Sunday, November 28, 2004

Me, The Holidays, and The Baby Jesus: Learning to Love Again

Thanksgiving was lovely. My family went to the home of some close family friends who invited several other families from the same old crowd at my parent's church. It was like a large family and made me grateful for the community where I was raised. All those kids are like my cousins and all their parents my aunts and uncles.

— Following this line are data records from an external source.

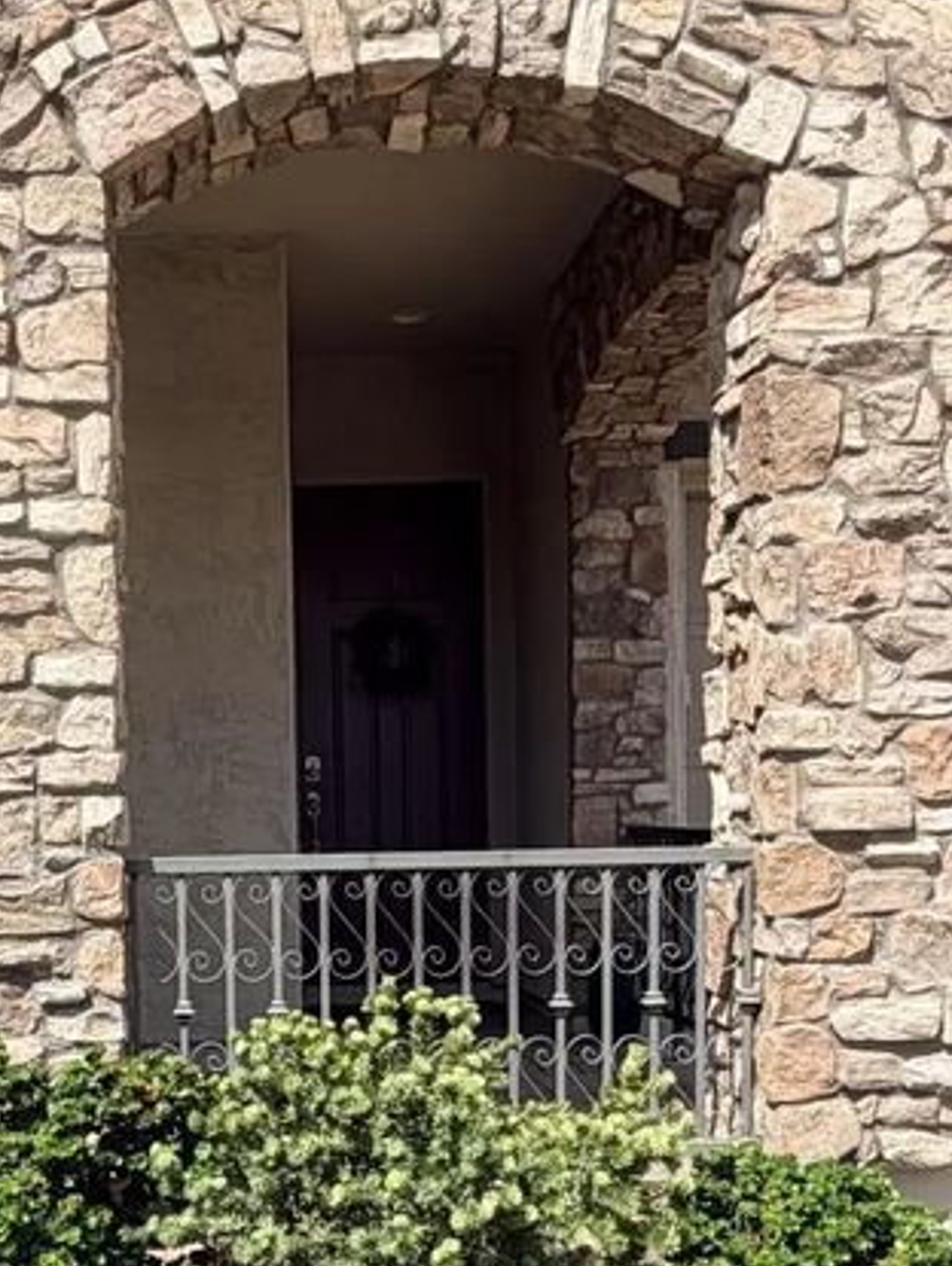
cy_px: 920
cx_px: 223
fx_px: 1684
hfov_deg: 30.9
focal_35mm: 46
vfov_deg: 40.3
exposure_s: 1/770
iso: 25
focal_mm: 2.22
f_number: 2.2
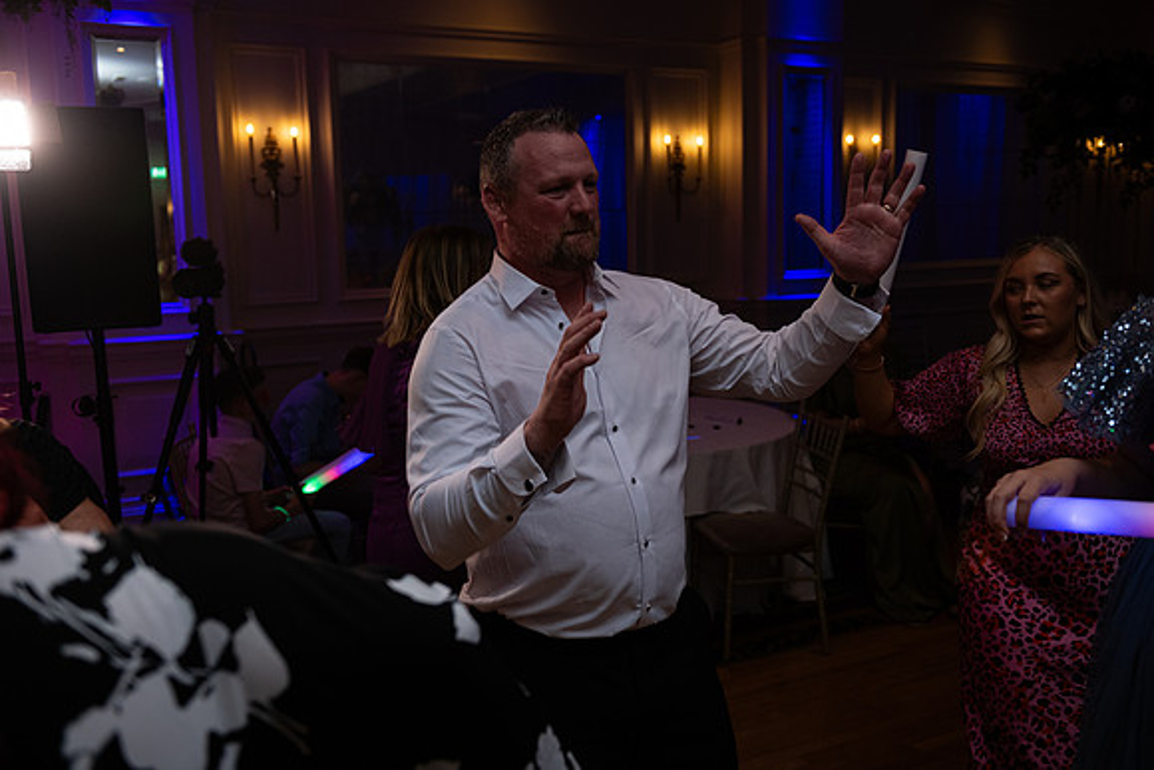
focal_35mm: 35
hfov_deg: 54.4
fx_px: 1122
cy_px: 385
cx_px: 577
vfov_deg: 37.9
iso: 640
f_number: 3.5
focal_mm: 35
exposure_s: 1/160
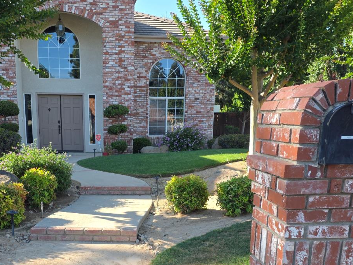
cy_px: 208
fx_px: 388
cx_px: 119
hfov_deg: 48.2
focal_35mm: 38
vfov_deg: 36.6
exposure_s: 1/1212
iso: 80
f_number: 1.7
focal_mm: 6.25
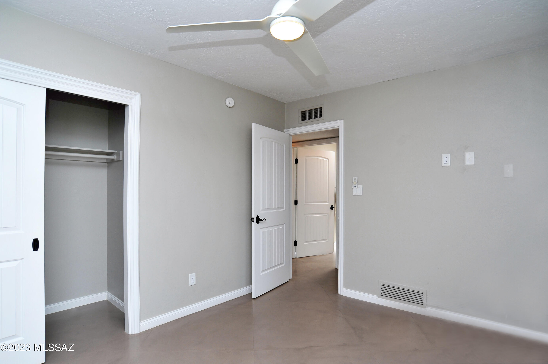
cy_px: 182
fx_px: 274
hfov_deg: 90.0
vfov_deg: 67.3
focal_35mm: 18
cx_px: 274
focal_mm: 18
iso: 320
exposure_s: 1/100
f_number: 7.1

The only slight drawback to a large mixed holiday gathering is that every single family cannot observe every single tradition so Saturday night my parents had my sister and I over for "the good dressing" and to start Christmas decorating. As I sat on the floor of the living room waiting for my mother to drop the cable to another part of the living room (don't make me explain, it involved a television move), I was able to rediscover my mother's vast Precious Moments collection. If you don't remember the pastel runny-eyed porcelain children that I shared a home with for the first 22 years of my life then you obviously lived on a different hemisphere in the 70's and 80's. I resisted the urge to "accidently" break this one and made a mental note to check collector's prices soon as I can just picture my sister and I when the time comes to move them out of that house.

This Christmas, I need to figure out how to find a healthy relationship with the baby Jesus. I mean, I love him as an adult, I really really do but this is my first non retail Christmas in 5 years and well, I just don't like Christmas. I mean, I like it once I am out of school and have time to exhale from working two jobs but advent? Not so much. I am excited to be making a lot of gifts and avoiding too much shopping. Perhaps avoiding all malls will help with the creeping bitterness I find at this most wonderful time of the year. Perhaps by the next time I speak to you, internet, I will be decked in tinsel and singing carols with all my angst behind me.

Perhaps not. But it can't be as bad as it is when I spend my nights pimping lotion.